Mi nombre es Nina y El taller de Nina es mucho más que un negocio: es el resultado de una pasión que me acompaña desde la infancia. Crecí en un hogar donde reparar, cuidar y preservar los objetos era algo natural. Mi padre me enseñó que los muebles no se tiran, se respetan; que cada pieza guarda recuerdos y merece una segunda oportunidad.
Con más de 5 años de experiencia profesional, he convertido ese aprendizaje familiar en un proyecto artesanal sólido, enfocado en la excelencia y el trato directo con cada cliente.

Cada mueble se lleva un trocito de mi alma
No concibo mi trabajo sin emoción.

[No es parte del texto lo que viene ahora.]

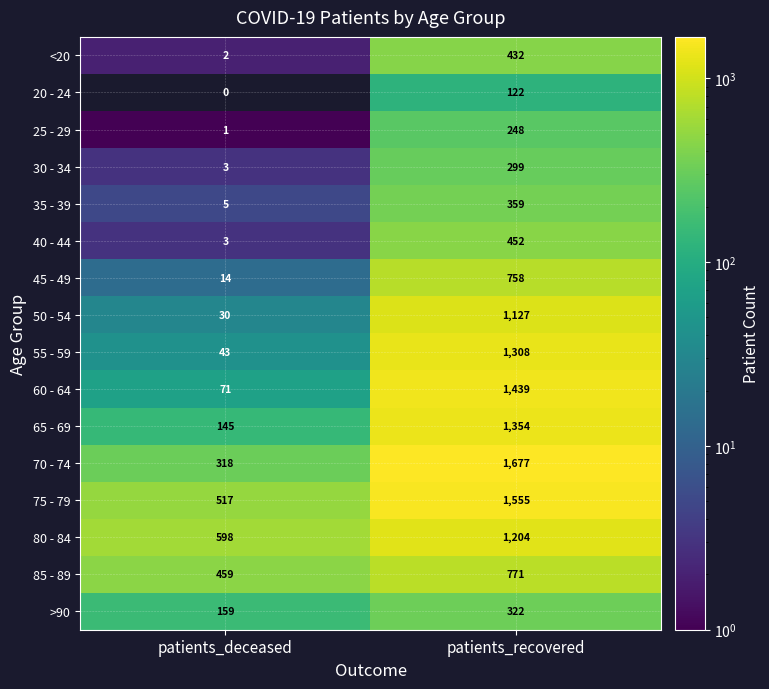

What is the sum of the 45 - 49 values at patients_recovered and patients_deceased?

772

Cada restauración es un proceso íntimo, donde escucho la historia del mueble y también la de su dueño. Por eso digo que cada mueble que sale de aquí se lleva un trocito de mi alma. No hay dos piezas iguales, porque no hay dos historias iguales.
Trabajo con mimo, paciencia y una atención extrema a los detalles. Desde la elección del color hasta el último acabado, todo está pensado para crear una pieza exclusiva, elegante y atemporal.
Artesanía como forma de vida
Creo en el valor de lo hecho a mano, en la cercanía con el cliente y en el tiempo como aliado de la calidad. Mi objetivo no es producir más, sino crear mejor.